Fraser never thought the day would come when he did what he did.
An established relationship story.
Written: August 2008. Word count: 500.
Fraser stared in horror and shock at the gun in his hand.
What had he done?
For a moment he felt darkness sweep through him and bile race up into his mouth. He had killed a man. He had killed a man in cold blood. He had killed a man to save the life of another. He had killed a man to save the life of Raymond Vecchio. Ray Vecchio: partner, friend and lover. The man he loved and was loved by.
Then the darkness fled and he felt over-whelming calm spread through his body. Carefully he pushed the safety-catch back on the gun and pushed it under his tunic into the back of his trousers.
Then moving carefully, steadily he crossed to where the body of the man he had shot was sprawled. He had no doubt the man was dead; he may not use a gun very often, he may not be licensed to use a gun in Chicago, but he was, nonetheless an excellent shot. However, certain that he was, his training insisted he made sure, so still with care and still with the same calm that had swept through him, he dropped to one knee and put his hand on the assailant's carotid artery. There was nothing; he felt no flutter of life beneath his fingers.
The man was dead. He, Benton Fraser of the Royal Canadian Mounted Police had killed him.
"Benny?" Ray's voice, little more than a harsh whisper came across the sudden void that had arisen.
Fraser shook himself, stood back up and hurried to where Ray lay, his hand pressed against his side. "Ray," he said, putting his own hand over Ray's and letting the other come to rest on Ray's shoulder, before he moved his fingers to stroke Ray's face.
"What happened, Benny?"
"He shot you, Ray.
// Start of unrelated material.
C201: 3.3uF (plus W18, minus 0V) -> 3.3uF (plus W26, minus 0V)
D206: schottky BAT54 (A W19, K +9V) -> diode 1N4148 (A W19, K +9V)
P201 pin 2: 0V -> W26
And he was moving in to shoot you again; no doubt to kill you. So I," he swallowed hard and went on. "I grabbed your back-up gun and . . . And I shot him, Ray. He is dead."
"Benny." Ray's voice sounded even softer as he moved his other hand and searched for Fraser's. "You grabbed my gun?"
"Why, yes, Ray. You had fallen to the ground; it was a simple enough move for me to roll, pull out your gun, push off the safety and fire it."
"Doesn't sound that simple to me, Benny," Ray said, now capturing the hand Fraser was using to stroke his face.
"I assure you, Ray. There was nothing complicated about it. It was just a matter of -"
"Benny," Ray's voice cut into his words.
"You'd better call 911."
"Ah, yes. I should indeed hand myself over to the authorities."
Ray shook his head. "No, Benny. I meant call me an ambulance."
"But what about -"
"Lieutenant Welsh'll sort it, Benny."
"But Ray -"
"Hush, Benny. Just trust me."
"Always, Ray," Fraser said, and with now shaking hands, he took Ray's cell phone from his pocket and dialed the number.